Gloucester, Mass. — September 19, 2012 — Former state Attorney General Scott Harshbarger is under contract and has begun an assessment of the “governance, policies and operations” of the Gloucester Fishing Community Preservation Fund, the permit bank has announced..
The fund, which is organized as a 501(c)3 non-profit, operates as a permit bank under the presidency of Vito Giacalone, and was capitalized with $12 million in a 2007 mitigation grant from the state for sacrificing Grade A fishing and lobstering grounds to a liquefied natural gas terminal just offshore.
The impetus for the decision of the fund to employ Harshbarger was an undercurrent of allegations and questions about the propriety of decisions made by the fund, which has a small board — four members including Giacalone — with interlocking tied to the Gloucester-based Northeast Seafood Coalition and numerous nonprofit fishing cooperatives organized under the Northeast Sector Service Network.
In addition to his role as president of the preservation fund, policy director of the coalition, the region’s largest commercial groundfish industry organization, Giacalone is also an active groundfisherman, and acommercial real estate developer who has redeveloped Fishermen’s Wharf at Harbor Cove.
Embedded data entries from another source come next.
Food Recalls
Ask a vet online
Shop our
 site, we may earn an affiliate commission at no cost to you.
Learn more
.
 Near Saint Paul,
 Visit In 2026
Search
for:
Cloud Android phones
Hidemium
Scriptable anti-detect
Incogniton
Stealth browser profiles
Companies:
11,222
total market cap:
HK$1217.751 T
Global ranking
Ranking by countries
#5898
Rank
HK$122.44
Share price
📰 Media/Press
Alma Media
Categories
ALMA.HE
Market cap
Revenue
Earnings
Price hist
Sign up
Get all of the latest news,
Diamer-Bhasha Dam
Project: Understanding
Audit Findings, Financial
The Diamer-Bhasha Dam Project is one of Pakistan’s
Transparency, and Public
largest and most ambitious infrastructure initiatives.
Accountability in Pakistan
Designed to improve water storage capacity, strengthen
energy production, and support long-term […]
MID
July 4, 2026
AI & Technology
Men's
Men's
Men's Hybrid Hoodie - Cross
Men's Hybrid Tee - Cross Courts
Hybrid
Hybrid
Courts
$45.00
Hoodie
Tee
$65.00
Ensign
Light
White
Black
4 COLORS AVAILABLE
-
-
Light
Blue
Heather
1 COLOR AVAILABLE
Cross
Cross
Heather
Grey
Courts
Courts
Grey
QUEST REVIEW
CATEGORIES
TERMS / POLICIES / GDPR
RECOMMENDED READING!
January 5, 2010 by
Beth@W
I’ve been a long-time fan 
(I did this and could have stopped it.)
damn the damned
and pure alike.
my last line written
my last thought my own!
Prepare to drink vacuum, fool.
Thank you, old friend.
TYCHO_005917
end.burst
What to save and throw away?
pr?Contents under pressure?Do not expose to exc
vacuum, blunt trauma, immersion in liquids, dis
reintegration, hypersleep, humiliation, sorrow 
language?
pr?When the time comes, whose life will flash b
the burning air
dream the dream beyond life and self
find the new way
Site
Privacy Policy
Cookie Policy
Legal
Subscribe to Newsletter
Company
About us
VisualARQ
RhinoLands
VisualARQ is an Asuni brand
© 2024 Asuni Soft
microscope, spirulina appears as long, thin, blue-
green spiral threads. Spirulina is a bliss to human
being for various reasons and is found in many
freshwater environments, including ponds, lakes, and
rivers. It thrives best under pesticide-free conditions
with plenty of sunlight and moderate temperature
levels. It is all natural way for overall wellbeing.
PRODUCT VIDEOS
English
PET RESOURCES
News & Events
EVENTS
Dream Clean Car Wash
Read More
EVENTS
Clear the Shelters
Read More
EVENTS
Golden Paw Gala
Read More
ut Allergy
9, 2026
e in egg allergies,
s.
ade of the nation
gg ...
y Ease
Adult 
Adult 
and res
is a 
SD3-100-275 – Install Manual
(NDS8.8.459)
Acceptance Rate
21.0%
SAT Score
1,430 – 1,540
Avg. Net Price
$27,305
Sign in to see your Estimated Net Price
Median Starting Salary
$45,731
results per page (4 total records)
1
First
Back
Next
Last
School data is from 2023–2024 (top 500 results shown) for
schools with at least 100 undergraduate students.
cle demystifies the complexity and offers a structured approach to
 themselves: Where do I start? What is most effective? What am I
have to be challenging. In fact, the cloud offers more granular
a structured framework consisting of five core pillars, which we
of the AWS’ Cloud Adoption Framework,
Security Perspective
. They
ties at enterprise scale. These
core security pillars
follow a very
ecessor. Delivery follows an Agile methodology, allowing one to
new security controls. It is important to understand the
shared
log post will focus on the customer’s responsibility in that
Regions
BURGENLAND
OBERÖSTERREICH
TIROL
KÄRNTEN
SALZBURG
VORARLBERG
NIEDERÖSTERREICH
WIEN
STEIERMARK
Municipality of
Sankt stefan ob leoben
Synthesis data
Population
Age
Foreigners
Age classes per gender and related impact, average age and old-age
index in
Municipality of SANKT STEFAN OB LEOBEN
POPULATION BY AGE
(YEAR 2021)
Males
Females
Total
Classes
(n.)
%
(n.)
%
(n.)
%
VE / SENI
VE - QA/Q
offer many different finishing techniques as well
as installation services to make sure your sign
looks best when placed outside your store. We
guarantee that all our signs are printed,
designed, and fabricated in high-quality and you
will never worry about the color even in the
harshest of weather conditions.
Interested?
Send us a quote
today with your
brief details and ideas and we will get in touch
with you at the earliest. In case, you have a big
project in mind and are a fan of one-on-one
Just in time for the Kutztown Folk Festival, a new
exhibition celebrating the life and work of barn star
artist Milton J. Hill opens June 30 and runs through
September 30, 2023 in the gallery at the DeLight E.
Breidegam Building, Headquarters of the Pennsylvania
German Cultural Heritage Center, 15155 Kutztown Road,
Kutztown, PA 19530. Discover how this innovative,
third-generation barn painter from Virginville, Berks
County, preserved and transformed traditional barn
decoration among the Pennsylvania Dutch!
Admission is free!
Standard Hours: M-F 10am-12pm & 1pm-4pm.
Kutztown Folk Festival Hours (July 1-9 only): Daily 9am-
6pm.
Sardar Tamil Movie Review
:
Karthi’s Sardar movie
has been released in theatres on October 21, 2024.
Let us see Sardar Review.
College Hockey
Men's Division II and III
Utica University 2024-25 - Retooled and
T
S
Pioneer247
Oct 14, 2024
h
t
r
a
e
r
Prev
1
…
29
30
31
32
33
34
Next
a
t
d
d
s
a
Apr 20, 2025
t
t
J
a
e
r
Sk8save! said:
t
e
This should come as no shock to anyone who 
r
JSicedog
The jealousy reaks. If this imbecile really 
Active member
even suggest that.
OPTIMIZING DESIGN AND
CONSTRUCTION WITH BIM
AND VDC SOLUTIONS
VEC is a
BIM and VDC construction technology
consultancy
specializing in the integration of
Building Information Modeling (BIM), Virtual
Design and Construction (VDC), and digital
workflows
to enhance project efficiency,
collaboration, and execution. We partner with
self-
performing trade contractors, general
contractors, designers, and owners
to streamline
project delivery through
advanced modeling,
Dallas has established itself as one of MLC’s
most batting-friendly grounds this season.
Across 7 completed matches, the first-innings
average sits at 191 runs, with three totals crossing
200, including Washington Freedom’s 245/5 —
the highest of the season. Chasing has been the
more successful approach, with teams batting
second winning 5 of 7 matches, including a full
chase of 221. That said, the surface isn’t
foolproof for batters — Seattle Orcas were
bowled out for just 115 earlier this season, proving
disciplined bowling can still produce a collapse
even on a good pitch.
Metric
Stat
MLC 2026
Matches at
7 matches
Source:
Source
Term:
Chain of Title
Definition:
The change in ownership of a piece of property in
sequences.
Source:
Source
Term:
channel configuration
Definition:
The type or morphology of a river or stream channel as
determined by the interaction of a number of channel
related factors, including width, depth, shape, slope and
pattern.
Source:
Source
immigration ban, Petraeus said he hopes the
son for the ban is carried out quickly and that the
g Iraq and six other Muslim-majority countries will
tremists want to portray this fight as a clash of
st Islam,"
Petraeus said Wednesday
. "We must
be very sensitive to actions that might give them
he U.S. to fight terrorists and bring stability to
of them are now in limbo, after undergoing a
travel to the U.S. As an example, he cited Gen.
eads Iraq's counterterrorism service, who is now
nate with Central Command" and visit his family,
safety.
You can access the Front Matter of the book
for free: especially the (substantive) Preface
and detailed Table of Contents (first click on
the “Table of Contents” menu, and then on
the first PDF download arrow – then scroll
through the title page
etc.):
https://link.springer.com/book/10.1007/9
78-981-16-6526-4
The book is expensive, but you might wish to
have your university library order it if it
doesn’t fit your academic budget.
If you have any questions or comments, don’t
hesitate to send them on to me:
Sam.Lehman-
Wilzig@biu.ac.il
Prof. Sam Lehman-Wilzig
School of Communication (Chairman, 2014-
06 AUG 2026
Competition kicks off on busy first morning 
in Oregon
Giacalone’s three sons operate an arm of BASE, the region’s largest auction from Fishermen’s Wharf.
A press release by the preservation fund Tuesday did not address the reason for acting to resolve the rumors and insinuations of insider trading now — more than seven months after state Sen. Bruce Tarr and Rep. Ann Margaret Ferrante, the Gloucester legislative delegation, wrote to Giacalone as president of the fund, and former Mayor John Bell, as chairman of the board of the seafood coalition, urging the two interlocked organizations to “seek legal counsel concerning their respective organizations.”
The existence of the letter was first reported in the Times last July. Tarr and Ferrante wrote to Giacalone and Bell following a meeting they initiated to informally share their receipt of “phone calls from some in the industry complaining that there were conflicts of interests and unfair business advantages as a result of some, most notably Vito Giacalone, wearing too many hats.”
The announcement by the preservation fund quoted Harshbarger as being determined to “get to the bottom of these vague but serious allegations made by some in the community about the governance of the fund and the perceptions they have created.”
The fund also reported that Harshbarger, who was attorney general for two terms, 1991-1999, “has already begun analyzing internal operations of the fund and interviewing board members. The review will also include interviews with community leaders and others in the fishing community,” the preservation fund’s statement announced.